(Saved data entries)

________

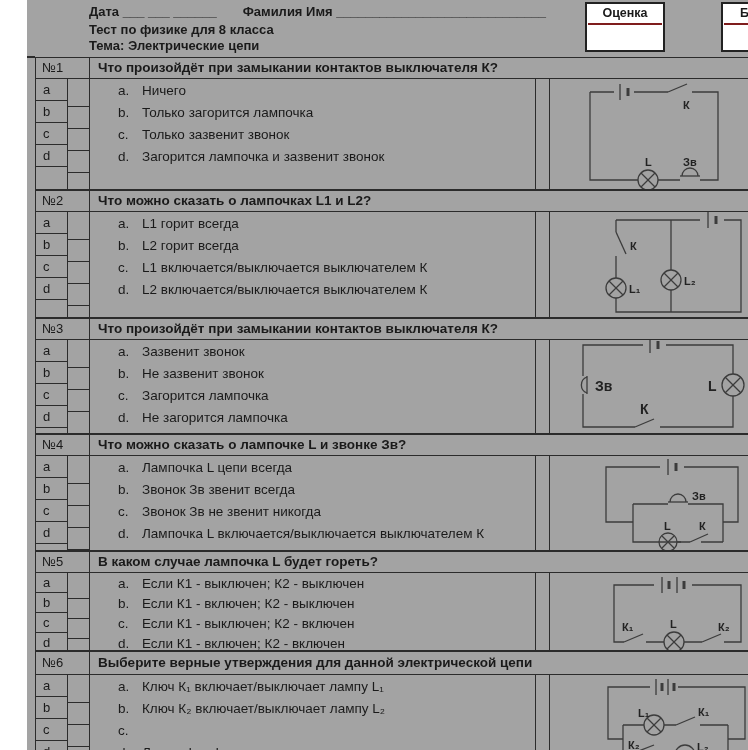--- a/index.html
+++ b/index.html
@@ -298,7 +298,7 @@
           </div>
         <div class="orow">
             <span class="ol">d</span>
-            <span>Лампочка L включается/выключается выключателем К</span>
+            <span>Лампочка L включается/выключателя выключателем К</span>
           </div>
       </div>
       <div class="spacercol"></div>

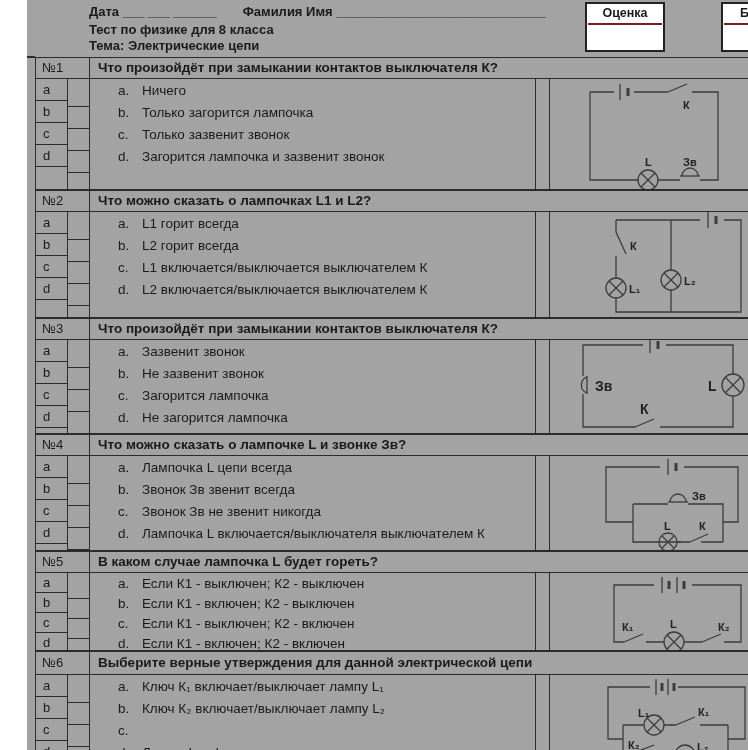--- a/index.html
+++ b/index.html
@@ -353,7 +353,6 @@
           </div>
         <div class="orow">
             <span class="ol">c</span>
-            <span>Если К1 - выключен; К2 - включен</span>
           </div>
         <div class="orow">
             <span class="ol">d</span>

________

What you need to do: Each line above that contains "span" must be copied out.

Exercise output:
             <span class="ol">d</span>
-            <span>Лампочка L включается/выключается выключателем К</span>
+            <span>Лампочка L включается/выключателя выключателем К</span>
             <span class="ol">c</span>
-            <span>Если К1 - выключен; К2 - включен</span>
             <span class="ol">d</span>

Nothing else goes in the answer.